Jules wiped away a tear and nodded. So they got him on the phone, switched it over to face time so he could see the renegade tooth all the way from his fire station, and Jules started smiling again.
“You don’t have to pull it out,” he told her. “Just keep wiggling it with your tongue.”
“Yeah,” she said cheerfully, “I think it’ll come out tomorrow on Dependence Day!”
Firefighter daddies save the day every time. Jules went back to eating, we went back to talking, Daddy went back to working, and a few minutes later Katy asked Juliet to open her mouth so she could check on the dangling tooth.
“Jules!” she said in surprise. “Your tooth is gone!”
We all looked at each other and then at the gap in her mouth. Sure enough, the tooth was gone. Really gone. It wasn’t in her mouth or on her plate or stuck in her pizza. We expected more tears then. Cuz how do you explain to the Tooth Fairy that you still want her money but it might be a lot harder for her to retrieve the tooth she came for?

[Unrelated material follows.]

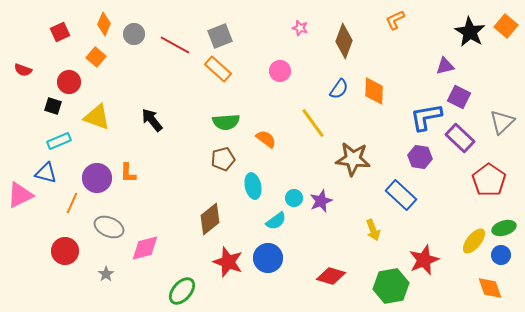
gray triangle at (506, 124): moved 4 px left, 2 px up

But Jules was jubilant. And trusting. She knew the Tooth Fairy would do the right thing. She and Allie went in to the craft table in the other room and, pencils in hand, explained everything—Jules with a hand drawn sketch of the whole event, and Allie with a written explanation on behalf of her little sister.

They put the documentation under Jules’ pillow later that night, and the Tooth Fairy—who wasn’t attending her first rodeo—made good with the money.
I think of all of childhood’s heroes, the Tooth Fairy is my favorite—even more than Santa Claus.

She doesn’t care if you’ve been good or bad, she doesn’t watch you while you sleep, and she doesn’t make you wait all year before she brings good things to you. Most important of all, though—if you accidently swallow the evidence, she still keeps her end of the bargain.
And whether you’re four going on five, or forty-nine going on fifty, we all need that kind of grace in our lives.
Thanks, Tooth Fairy. You rocked it again.